Some ad types are calling it: 'Pharmageddon' is over. DTC is back.

As the pharma pipeline flows, so does pharma marketing. That's the moral of a new surge in direct-to-consumer ad spending. Last year, the FDA approved 41 brand-new drugs, a record-breaking figure. And as Advertising Age reports, after some long, dry years when DTC spending sunk to new lows, the pharma category is coming back on tap.

Here at the beginning of 2015, drugmakers are launching promising new products, and they're backing up their other recent launches; though only 27 new meds won FDA approval in 2013, almost half of them were deemed potential blockbusters. Drugmakers have promised investors their new meds will grow them out of the patent cliff slump, and that means investing in consumer marketing, particularly with primary-care drugs such as the brand-new SGLT-2 diabetes meds, including AstraZeneca's ($AZN) Farxiga and Johnson & Johnson's ($JNJ) Invokana.

So, some Big Pharmas are plowing money into DTC and sales reps--in AstraZeneca's case, enough to bump up the SG&A line appreciably. Smaller drugmakers with designs on the top 10--think Valeant Pharmaceuticals ($VRX), for one--are doing the same. Other companies in competitive fields--such as obesity meds--are rolling out DTC ads and staffing up to support those campaigns, hoping to grab market share as quickly as possible.

No one is more excited about this than ad agencies, PR shops and media buyers, some of whom had taken to calling the drought "pharmageddon." Edelman's health business saw a 20% increase in the year ended last June. And Interpublic CEO Michael Roth said healthcare is now his company's fastest-growing area, with a 13% year-over-year leap, Ad Age notes.

"The pharma industry is roaring back from pharmageddon," Kym White, global sector chair of Edelman's health business, said, as quoted by Ad Age.

****************

## ACTIVITY 1
In the article on pharma advertising, which drug companies appear with a stock ticker symbol? Give each company with its symbol.
## ACTIVITY 2
Continue the article on the rebound in pharma advertising, picking up after its last sentence.

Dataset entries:
****************

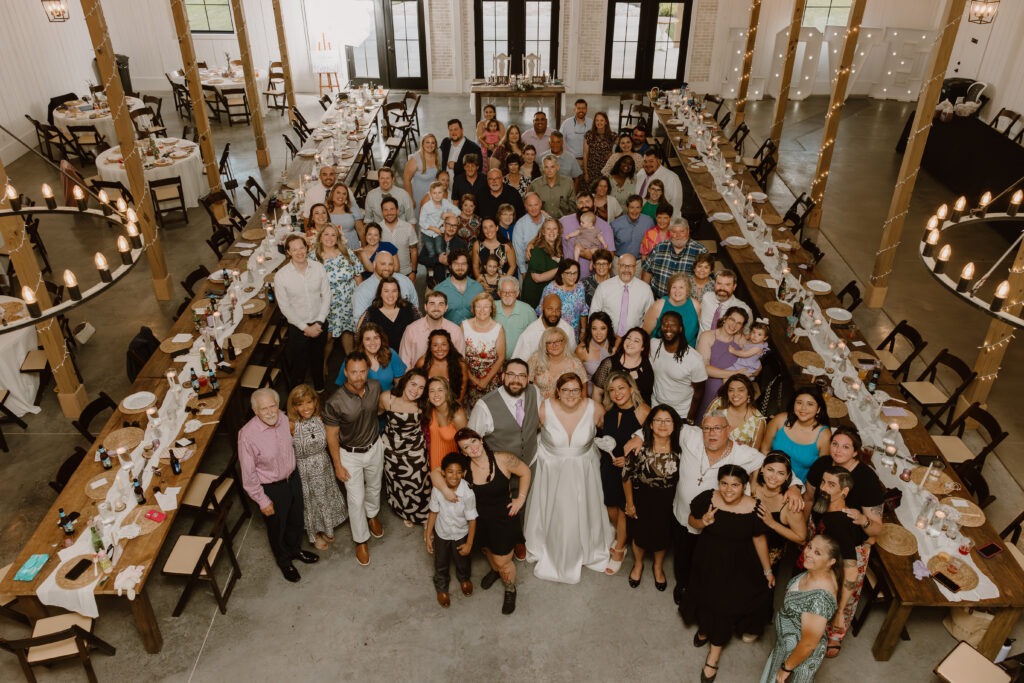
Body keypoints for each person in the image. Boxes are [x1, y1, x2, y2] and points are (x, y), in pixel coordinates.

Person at [684, 465, 774, 683]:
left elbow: (759, 539)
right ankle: (704, 628)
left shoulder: (755, 507)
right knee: (705, 597)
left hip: (738, 566)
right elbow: (691, 521)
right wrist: (702, 522)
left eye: (735, 485)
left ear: (744, 486)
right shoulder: (708, 498)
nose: (728, 490)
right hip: (707, 560)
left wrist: (767, 570)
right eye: (724, 483)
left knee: (723, 606)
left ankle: (713, 656)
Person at [524, 373, 612, 583]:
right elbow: (529, 434)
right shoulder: (545, 408)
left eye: (575, 390)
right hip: (552, 470)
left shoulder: (595, 408)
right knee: (558, 510)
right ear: (558, 392)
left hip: (584, 470)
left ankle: (586, 545)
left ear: (582, 391)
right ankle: (550, 546)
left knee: (583, 508)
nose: (571, 395)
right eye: (565, 390)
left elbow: (607, 431)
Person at [437, 428, 531, 614]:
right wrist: (446, 490)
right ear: (462, 452)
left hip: (503, 520)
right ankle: (495, 571)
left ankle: (510, 588)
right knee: (487, 549)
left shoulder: (503, 459)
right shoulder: (464, 469)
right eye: (466, 447)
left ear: (480, 440)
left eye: (473, 441)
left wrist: (520, 498)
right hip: (479, 521)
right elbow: (435, 473)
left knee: (503, 561)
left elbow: (525, 472)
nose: (472, 448)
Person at [239, 388, 320, 582]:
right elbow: (248, 474)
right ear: (255, 410)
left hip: (293, 478)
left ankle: (295, 550)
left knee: (296, 520)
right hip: (271, 487)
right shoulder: (247, 435)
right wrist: (262, 500)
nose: (269, 412)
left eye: (273, 406)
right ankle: (284, 561)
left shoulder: (283, 419)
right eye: (263, 408)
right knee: (278, 527)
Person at [323, 352, 385, 566]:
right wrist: (338, 465)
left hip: (375, 446)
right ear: (346, 373)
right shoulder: (334, 402)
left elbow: (378, 409)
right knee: (356, 498)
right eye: (353, 372)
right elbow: (331, 435)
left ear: (367, 371)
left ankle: (373, 514)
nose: (358, 377)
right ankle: (361, 539)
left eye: (362, 371)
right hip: (349, 454)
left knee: (375, 486)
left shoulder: (375, 387)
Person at [759, 535, 841, 683]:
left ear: (831, 562)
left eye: (818, 553)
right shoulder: (818, 571)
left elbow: (809, 643)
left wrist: (786, 668)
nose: (808, 553)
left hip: (796, 656)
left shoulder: (819, 600)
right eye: (810, 547)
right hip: (787, 644)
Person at [808, 467, 870, 660]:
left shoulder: (840, 524)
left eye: (831, 484)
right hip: (830, 558)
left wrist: (840, 611)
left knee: (839, 604)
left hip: (846, 567)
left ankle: (834, 635)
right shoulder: (824, 505)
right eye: (823, 482)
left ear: (844, 492)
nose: (824, 488)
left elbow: (851, 574)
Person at [624, 405, 682, 591]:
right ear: (650, 424)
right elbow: (626, 476)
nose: (662, 424)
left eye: (667, 420)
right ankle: (638, 563)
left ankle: (658, 566)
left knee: (662, 536)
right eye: (658, 420)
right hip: (642, 499)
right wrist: (630, 504)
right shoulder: (638, 447)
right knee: (639, 534)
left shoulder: (682, 450)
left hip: (667, 502)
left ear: (675, 424)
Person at [597, 371, 650, 575]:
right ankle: (621, 536)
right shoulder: (608, 412)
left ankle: (619, 548)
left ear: (630, 388)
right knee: (611, 507)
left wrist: (630, 460)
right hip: (608, 467)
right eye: (612, 390)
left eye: (621, 388)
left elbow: (656, 441)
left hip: (630, 471)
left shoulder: (643, 411)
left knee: (624, 509)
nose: (617, 393)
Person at [287, 385, 349, 552]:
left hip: (323, 464)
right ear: (294, 407)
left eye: (309, 402)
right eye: (300, 404)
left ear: (315, 402)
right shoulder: (291, 425)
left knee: (326, 496)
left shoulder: (320, 419)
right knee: (311, 503)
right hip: (304, 469)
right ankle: (315, 534)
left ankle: (327, 527)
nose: (306, 408)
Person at [275, 234, 330, 391]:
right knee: (299, 365)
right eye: (294, 249)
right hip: (298, 327)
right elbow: (285, 307)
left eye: (301, 248)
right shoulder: (281, 276)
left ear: (307, 248)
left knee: (318, 360)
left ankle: (320, 389)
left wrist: (319, 322)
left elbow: (326, 296)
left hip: (319, 323)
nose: (299, 252)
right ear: (288, 252)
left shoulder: (318, 268)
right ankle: (295, 397)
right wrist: (305, 328)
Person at [426, 452, 478, 608]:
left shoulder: (468, 493)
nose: (454, 476)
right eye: (450, 472)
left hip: (461, 534)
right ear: (443, 472)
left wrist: (469, 544)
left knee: (462, 560)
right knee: (440, 562)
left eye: (458, 472)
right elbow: (433, 512)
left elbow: (472, 520)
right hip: (442, 534)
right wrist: (428, 535)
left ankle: (464, 578)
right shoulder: (437, 490)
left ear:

****************

## EXERCISE OUTPUT 1
AstraZeneca ($AZN), Johnson & Johnson ($JNJ), Valeant Pharmaceuticals ($VRX)

## EXERCISE OUTPUT 2
Consider the DTC campaigns of 2014. Boehringer Ingelheim, Johnson & Johnson, and Pfizer ($PFE) and Bristol-Myers Squibb ($BMY) each rolled out print and TV ad for their anticoagulant drugs, which are fighting head-to-head-to-head for share in the warfarin-alternative market. Or AstraZeneca's Farxiga push, aimed at differentiating that drug from J&J's Invokana (which of course has a DTC campaign of its own). Or Astellas and its animated bladder, touting the new overactive bladder drug Myrbetriq.

But also consider less traditional projects, such as Novartis' ($NVS) Gilenya Go Program, designed to keep patients on their meds, or the Swiss drugmaker's "Live Like You" initiative, which used wearable trackers and social media to connect multiple sclerosis patients to one another (and to the company, of course). Or Sanofi's ($SNY) diabetes-focused gaming apps, the latest--Mission T1D--aimed at kids with Type 1 diabetes.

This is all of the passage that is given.